The cell culture work was also supported by the U.S. Department of Agriculture Hatch Act funding through the South Dakota Agricultural Experiment Station, the National Science Foundation Established Program to Stimulate Competitive Research and the South Dakota BioSystems Networks and Translational Research (BioSNTR) Center.
 
Impacting influenza research
 
“The long-term goal is to understand the pathogenesis of influenza viruses, what receptors they use and how they manipulate the immune system. Studying the viral biology in these cells may reveal novel targets to interrupt virus replication,” Kaushik said. These primary cell cultures will help scientists develop antiviral drugs.
 
“These cell cultures can be also used to develop suitable adjuvants for vaccine development,” Kaushik said.
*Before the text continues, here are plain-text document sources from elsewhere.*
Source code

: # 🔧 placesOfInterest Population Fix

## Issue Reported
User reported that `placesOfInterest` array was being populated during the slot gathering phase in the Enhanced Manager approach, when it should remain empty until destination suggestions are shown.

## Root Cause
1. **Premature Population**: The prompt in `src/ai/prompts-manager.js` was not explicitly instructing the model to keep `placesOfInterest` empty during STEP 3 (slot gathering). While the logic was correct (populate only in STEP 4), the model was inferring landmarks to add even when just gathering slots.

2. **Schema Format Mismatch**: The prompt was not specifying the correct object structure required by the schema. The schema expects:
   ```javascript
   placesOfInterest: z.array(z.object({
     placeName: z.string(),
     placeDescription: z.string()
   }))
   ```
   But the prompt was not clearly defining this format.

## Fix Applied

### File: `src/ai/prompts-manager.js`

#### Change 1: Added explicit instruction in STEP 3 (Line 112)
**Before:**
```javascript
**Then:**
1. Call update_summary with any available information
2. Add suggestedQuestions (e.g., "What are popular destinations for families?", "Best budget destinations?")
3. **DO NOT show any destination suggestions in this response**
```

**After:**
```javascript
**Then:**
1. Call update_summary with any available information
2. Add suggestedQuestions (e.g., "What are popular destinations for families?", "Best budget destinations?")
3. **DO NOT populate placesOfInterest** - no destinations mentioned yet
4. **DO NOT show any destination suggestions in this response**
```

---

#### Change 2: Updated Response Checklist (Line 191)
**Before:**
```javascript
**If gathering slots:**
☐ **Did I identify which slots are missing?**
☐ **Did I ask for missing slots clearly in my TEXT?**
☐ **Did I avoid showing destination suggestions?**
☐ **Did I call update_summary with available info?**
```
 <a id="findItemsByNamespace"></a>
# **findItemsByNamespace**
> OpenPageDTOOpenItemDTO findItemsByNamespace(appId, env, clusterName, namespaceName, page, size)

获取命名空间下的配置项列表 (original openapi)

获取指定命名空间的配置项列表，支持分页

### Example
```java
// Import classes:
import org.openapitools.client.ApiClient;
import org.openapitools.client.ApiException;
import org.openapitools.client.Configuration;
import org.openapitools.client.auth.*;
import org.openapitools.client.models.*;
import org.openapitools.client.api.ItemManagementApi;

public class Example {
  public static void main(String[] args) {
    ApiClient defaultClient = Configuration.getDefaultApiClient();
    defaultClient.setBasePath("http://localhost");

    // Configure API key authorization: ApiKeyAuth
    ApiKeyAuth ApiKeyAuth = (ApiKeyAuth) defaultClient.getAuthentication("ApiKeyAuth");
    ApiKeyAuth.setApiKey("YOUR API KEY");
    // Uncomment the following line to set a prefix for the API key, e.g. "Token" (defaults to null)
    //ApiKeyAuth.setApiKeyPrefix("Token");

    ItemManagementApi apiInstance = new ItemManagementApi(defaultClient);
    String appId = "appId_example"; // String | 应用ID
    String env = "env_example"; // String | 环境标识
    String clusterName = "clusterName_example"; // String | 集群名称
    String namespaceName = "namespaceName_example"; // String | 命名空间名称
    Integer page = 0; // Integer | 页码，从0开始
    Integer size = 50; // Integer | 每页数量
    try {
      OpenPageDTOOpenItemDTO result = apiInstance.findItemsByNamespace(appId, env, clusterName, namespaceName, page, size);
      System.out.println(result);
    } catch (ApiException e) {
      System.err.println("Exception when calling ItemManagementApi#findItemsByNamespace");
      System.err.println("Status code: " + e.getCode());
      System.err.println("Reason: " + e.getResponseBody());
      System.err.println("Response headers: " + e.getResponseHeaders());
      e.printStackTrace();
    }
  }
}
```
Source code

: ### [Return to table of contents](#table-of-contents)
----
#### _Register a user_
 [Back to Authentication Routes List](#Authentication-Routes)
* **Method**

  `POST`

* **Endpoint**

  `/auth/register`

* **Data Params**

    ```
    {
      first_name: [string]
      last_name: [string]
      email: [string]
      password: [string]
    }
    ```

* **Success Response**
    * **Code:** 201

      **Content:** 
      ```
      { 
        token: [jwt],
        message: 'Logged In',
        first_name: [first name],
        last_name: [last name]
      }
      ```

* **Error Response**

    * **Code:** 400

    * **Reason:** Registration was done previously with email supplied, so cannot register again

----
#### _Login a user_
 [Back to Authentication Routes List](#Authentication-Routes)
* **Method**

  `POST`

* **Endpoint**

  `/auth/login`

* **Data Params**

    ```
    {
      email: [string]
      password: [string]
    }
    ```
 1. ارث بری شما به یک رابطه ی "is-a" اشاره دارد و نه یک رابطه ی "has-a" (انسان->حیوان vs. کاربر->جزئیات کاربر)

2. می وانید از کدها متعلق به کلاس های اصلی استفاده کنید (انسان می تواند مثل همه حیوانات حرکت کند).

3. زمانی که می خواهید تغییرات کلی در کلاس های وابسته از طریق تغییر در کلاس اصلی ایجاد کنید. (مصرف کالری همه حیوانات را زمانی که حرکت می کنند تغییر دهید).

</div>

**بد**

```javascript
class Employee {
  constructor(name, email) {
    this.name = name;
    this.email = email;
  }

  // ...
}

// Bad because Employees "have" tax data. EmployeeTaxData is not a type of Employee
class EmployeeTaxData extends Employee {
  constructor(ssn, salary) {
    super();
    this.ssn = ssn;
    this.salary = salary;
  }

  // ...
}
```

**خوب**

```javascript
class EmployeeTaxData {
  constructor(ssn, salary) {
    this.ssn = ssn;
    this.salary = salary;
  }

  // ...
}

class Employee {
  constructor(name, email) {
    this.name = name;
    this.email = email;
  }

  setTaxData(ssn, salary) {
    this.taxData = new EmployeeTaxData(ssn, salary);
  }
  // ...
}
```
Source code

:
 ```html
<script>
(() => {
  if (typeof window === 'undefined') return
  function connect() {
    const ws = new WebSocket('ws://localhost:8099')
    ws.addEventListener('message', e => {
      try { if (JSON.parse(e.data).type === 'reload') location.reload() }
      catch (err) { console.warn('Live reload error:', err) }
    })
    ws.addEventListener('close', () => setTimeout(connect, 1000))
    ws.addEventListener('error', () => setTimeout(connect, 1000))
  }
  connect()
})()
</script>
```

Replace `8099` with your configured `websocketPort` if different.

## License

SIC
This new tool can provide critical information that may lead to the development of a universal influenza vaccine.
 
“Because we were able to establish a cell culture system using epithelial cells from the respiratory tract of the same animal, all the cells are genetically similar,” Kaushik said. “This culture system gives us a great tool to compare the responses of different types of epithelial cells to the same virus.”
 
Characterizing cultured cells
 
After harvesting and culturing the cells, the researchers examined the proteins and the polarity to determine that the cells behave similarly to the epithelial tissues in the animal’s body. “The cells must express certain proteins, which keep them tight,” Kaushik said.
 
Furthermore, the researchers found the cell cultures express the same receptors that influenza viruses use to infect the cells. The lining of the nasal passages, trachea and lungs are where influenza viruses enter the body, he pointed out.
 
The researchers then cultured the four influenza viruses in the three cell culture types at normal body temperature and 7 degrees lower. “The nasal area is a slightly lower temperature than the body,” Kaushik explained. “Surprisingly, all the influenza viruses grew in all the cell cultures.”
 
Based on the results of this study, Sreenivasan may develop similar primary cell lines from cattle to study influenza D. Though the influenza D virus was first isolated from a diseased pig, cattle are the primary reservoir.